BWW Review: THE DAUGHTER-IN-LAW, Arcola Theatre
In this slice of (can I so call it?) Nottinghamshire Gothic, men are trapped by women, women trapped by convention and everyone cowed by the looming shadow of the pithead, from which men descended into the dirt, the dust and the dark and returned changed. The trenches of Picardy were still five years in the future, but the mines were a hell to face every day for a lifetime.

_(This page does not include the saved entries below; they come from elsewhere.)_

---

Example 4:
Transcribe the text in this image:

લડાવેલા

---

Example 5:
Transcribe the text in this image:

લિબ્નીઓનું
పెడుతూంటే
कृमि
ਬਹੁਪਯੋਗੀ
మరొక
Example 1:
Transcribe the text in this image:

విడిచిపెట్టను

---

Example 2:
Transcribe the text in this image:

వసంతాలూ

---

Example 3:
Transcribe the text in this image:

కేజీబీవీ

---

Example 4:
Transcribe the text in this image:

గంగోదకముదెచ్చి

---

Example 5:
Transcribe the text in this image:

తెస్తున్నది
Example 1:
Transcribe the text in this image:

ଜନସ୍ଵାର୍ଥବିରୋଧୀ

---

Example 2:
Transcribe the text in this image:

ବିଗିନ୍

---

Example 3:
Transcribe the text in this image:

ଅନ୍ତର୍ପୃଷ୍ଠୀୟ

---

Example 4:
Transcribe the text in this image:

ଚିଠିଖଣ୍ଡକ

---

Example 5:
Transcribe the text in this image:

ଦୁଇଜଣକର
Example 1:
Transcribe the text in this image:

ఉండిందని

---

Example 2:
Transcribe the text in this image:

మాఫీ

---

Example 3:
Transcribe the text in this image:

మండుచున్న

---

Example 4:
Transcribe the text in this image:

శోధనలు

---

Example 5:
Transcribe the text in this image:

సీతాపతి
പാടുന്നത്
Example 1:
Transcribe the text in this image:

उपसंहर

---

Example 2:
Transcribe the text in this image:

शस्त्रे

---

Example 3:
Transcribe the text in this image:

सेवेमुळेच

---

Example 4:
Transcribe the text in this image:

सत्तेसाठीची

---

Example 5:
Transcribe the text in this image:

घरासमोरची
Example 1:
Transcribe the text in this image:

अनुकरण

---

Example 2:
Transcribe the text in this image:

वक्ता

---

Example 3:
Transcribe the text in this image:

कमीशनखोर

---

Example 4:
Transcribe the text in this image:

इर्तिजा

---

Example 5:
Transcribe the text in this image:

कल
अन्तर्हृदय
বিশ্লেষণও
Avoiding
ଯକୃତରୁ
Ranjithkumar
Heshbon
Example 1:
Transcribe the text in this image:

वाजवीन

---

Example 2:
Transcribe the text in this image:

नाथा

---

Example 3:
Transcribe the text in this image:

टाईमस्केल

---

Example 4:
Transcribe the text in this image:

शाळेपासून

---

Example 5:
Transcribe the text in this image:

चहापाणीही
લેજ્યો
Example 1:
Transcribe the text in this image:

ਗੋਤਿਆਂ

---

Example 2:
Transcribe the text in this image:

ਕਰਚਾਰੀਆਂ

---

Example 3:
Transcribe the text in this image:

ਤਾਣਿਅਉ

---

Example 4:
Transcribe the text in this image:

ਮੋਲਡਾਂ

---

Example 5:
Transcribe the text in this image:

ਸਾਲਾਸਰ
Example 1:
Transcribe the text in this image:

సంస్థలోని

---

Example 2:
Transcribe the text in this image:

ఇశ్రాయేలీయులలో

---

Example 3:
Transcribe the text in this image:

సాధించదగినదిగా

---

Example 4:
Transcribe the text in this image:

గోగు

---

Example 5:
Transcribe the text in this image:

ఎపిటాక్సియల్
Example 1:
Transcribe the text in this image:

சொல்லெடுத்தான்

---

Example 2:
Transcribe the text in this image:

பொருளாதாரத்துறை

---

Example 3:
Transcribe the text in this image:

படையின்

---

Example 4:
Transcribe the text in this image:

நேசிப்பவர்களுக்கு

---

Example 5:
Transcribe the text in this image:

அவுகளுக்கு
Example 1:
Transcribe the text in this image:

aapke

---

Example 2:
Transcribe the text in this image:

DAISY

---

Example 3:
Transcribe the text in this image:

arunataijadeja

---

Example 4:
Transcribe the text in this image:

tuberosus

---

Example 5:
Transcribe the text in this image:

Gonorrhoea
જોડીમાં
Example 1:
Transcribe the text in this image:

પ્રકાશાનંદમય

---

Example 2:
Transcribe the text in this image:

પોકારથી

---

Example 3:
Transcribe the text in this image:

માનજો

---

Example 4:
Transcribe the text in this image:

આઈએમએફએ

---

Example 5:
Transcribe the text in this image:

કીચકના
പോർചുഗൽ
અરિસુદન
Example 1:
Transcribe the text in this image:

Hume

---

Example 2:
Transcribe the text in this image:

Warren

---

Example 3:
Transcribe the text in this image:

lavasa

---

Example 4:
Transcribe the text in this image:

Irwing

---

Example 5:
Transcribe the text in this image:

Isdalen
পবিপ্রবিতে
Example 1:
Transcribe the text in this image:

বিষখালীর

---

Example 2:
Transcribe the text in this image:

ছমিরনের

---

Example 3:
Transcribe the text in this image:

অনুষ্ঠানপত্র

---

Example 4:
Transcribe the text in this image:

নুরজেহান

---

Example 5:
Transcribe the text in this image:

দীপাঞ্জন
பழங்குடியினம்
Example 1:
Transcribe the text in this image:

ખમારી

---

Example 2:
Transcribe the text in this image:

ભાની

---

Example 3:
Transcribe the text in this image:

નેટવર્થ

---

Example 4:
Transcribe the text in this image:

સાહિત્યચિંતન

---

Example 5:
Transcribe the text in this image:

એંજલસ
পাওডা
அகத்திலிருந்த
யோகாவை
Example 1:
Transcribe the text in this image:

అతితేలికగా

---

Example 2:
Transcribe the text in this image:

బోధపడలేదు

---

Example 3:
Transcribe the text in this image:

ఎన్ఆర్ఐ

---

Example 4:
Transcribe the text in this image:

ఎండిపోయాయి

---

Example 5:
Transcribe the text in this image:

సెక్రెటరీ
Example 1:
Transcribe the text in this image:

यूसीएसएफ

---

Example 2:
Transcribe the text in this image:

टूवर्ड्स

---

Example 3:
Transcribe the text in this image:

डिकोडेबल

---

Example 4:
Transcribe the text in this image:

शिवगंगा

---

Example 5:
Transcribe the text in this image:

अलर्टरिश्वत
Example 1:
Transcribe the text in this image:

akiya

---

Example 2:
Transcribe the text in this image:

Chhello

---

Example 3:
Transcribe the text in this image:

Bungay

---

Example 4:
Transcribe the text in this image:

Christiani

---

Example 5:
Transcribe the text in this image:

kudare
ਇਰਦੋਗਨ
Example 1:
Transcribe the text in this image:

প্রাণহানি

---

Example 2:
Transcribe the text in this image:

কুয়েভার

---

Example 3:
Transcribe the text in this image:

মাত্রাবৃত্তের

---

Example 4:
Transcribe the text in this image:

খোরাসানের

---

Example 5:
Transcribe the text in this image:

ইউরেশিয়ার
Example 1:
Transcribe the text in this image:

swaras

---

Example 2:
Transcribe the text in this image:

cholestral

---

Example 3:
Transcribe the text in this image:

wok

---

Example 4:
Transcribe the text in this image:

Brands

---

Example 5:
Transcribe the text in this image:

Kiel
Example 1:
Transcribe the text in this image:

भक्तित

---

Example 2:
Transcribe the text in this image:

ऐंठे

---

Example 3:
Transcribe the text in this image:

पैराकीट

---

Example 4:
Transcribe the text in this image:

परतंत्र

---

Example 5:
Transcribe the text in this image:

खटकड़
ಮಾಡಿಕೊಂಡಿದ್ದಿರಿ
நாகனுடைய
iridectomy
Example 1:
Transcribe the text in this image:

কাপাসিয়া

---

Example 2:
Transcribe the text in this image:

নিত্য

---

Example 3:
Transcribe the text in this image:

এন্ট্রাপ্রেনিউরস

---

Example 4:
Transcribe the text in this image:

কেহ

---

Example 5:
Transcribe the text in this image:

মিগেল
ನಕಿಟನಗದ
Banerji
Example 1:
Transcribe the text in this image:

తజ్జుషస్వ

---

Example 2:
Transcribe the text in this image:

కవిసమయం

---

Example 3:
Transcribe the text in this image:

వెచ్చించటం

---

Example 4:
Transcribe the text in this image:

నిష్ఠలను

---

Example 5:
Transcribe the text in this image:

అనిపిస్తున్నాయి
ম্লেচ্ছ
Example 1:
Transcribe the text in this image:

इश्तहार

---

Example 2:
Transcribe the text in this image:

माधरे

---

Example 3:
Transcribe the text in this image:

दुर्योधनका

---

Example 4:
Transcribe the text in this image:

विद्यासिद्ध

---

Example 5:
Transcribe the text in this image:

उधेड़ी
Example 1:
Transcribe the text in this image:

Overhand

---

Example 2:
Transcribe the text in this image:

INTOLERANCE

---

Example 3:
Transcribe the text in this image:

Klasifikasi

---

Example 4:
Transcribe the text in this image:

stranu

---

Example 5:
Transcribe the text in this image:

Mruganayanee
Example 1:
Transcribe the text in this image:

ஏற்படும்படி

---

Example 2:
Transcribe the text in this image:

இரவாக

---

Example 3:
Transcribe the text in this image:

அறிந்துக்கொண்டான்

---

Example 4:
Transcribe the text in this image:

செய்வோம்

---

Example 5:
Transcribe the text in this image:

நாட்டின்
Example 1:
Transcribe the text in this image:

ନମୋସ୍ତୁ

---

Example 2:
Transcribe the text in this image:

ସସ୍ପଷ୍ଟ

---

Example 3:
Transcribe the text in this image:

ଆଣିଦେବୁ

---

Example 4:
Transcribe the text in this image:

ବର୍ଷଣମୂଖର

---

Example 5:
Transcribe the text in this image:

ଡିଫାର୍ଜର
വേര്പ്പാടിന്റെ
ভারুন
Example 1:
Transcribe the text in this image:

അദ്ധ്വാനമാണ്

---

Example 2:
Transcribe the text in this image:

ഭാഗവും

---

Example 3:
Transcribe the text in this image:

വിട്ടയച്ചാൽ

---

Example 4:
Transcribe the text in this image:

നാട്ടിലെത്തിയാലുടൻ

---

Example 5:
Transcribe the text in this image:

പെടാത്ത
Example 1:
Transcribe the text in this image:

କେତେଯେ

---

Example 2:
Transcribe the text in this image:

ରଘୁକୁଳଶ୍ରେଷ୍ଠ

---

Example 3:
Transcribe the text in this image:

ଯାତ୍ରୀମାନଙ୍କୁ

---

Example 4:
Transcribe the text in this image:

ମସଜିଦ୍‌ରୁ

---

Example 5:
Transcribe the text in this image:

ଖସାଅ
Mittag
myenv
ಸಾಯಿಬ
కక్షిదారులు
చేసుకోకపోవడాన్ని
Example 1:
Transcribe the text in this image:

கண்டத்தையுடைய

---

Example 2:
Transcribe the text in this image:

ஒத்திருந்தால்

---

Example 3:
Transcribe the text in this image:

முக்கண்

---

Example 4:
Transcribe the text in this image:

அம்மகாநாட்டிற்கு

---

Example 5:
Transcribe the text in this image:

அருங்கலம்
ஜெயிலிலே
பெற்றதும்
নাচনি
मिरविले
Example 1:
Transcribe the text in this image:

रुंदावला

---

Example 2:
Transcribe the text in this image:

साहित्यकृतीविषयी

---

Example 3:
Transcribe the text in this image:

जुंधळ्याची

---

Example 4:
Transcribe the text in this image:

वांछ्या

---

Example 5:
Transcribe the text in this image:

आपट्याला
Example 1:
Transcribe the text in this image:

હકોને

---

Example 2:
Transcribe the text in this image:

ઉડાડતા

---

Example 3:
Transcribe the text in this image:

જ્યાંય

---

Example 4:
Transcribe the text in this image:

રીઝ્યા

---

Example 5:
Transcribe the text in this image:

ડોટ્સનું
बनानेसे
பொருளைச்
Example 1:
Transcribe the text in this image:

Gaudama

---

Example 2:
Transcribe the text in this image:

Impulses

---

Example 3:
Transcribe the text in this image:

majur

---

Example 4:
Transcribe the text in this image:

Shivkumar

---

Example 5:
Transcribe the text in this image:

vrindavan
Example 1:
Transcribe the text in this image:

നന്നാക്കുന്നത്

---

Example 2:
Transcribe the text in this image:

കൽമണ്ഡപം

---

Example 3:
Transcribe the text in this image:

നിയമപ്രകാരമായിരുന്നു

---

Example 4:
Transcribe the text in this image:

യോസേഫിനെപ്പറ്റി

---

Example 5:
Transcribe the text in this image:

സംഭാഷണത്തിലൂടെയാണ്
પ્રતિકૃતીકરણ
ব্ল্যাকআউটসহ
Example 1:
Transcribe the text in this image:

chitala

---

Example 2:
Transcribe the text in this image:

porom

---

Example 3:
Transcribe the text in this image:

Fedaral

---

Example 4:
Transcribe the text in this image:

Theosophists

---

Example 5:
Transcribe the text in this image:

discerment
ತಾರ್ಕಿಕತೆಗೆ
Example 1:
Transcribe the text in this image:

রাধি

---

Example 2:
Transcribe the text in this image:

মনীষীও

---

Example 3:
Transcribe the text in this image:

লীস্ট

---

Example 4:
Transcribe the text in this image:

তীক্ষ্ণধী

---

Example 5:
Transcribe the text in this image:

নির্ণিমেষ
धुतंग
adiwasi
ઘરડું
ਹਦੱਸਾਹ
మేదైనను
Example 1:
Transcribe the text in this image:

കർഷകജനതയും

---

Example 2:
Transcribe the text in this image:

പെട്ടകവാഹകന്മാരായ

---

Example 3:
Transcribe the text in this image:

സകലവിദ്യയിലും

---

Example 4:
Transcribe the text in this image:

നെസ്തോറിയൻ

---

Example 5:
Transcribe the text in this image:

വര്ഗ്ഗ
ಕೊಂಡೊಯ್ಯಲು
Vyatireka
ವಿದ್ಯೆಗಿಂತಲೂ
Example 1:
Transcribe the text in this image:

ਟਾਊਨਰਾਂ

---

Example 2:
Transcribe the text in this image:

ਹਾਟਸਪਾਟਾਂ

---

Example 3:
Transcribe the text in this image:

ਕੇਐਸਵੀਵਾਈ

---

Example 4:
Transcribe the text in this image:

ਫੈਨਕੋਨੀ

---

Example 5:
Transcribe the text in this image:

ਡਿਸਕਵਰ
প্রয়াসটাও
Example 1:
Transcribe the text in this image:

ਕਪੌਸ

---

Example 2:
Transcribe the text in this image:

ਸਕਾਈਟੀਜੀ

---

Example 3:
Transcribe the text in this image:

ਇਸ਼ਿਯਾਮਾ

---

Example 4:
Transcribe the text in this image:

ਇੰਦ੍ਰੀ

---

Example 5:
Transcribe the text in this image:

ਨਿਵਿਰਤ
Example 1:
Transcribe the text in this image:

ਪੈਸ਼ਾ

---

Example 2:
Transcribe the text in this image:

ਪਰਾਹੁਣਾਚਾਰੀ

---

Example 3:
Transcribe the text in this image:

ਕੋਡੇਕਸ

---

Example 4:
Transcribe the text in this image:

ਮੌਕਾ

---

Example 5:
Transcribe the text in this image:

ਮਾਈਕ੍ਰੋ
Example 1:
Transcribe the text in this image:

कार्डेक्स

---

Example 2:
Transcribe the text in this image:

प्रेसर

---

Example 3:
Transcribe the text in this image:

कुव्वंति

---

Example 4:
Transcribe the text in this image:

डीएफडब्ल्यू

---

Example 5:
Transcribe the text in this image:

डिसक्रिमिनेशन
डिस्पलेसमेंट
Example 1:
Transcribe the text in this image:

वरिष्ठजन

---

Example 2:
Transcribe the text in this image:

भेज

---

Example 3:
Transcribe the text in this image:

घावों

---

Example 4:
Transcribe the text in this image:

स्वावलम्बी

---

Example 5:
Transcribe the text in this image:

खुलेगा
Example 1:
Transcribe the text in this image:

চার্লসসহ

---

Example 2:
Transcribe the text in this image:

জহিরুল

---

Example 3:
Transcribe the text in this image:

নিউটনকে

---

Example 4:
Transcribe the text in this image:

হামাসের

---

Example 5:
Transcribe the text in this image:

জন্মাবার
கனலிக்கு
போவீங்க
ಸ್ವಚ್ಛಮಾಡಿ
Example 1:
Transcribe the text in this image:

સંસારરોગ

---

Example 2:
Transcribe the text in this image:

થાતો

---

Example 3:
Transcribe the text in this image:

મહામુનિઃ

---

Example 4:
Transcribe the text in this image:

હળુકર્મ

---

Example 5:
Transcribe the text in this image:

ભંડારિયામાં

After an unconventional courtship, Luther Gascoyne (at 30) has married Minnie, who has money of her own and a mind to spend it her way according to her ("high and mighty") taste. Just six weeks after the wedding, the couple, never physically nor intellectually close, are finding less and less in common - the best they could get proving not very good at all. Luther disappoints Minnie with his passivity and finds her independence of thought and deed a challenge to expectations. Perhaps the passion between them, long suppressed by Minnie's being away in service in Manchester, had actually been snuffed out?
When a neighbour (Tessa Bell-Briggs's pragmatic Mrs Purdy) visits Luther's mother, the domineering Mrs Gascoyne, with news about her daughter's delicate condition, the canary in the coal mine is obvious to all and something has to be done - but what?
DH Lawrence's first play was never performed in his lifetime and there are times when it feels more like a work-in-progress than a finished job. Some characters seem overly detailed - we pretty much have Mrs Gascoyne in her first few lines - while others, particularly the central couple, never quite resolve fully , their backstories intruding upon, but not illustrating, their dilemma. It's probably a structural flaw to have the least important character to the plot, Luther's lad-about-town brother, Joe, to be the most developed, the most credible- credit to Matthew Biddulph.
This haziness in characterisation presents challenges to the actors, aptly directed by Jack Gamble in the round, hemmed in literally as well as dramatically. The men have an easier gig than the women.
Harry Hepple is a striking presence when first appearing, blackened by coal dust, straight from the pit, a demonic apparition at the dining table. He spends a lot of time brooding, the pressure building as the goading from wife and mother strikes home. But the physicality we've seen in that creature from the depths of the earth never leaves him for all his impressive introspection, but the explosion, long-expected, is still shocking.
Veronica Roberts gives us the tough love of a mother, a widow, a tyrant and a blunt assessment of the roles men and women were expected to play either side of the marriage vows in these tight knit communities. But the woman's decisions are full of contradictions and I never quite believed that she was a real person, rather than a device to push Luther and Minnie together and then rent them apart.
Ellie Nunn has the almost impossible task of giving us a Minnie oscillating wildly between a still boiling passion for her husband and her growing disdain for his lack of "go". She can do haughty with aplomb and smoulders with sexual desire, but cries somewhat unconvincingly - although that may be Minnie turning on the taps for effect. I was never sure whether this intelligent and sophisticated woman was manipulating a situation to achieve her goal (though it gets out of hand for sure) or if she was drowning in the emotional storm and looking for a lifeboat like everyone else.
There's passion aplenty, the sting of authenticity in accents and dialect and the kind of dialogue one would expect from a writer with Lawrence's reputation. There are moments when the play topples over into the soapish shouting of intergenerational and intergender conflict, but that's mercifully brief - by today's standards.
What's missing is a true engagement with these men and women of a century ago - unlike in (say) Chekhov's plays which share some of the same concerns, the plotting swamps the people and you leave the theatre not so much thinking "How could that not happen?" but "How could that happen?"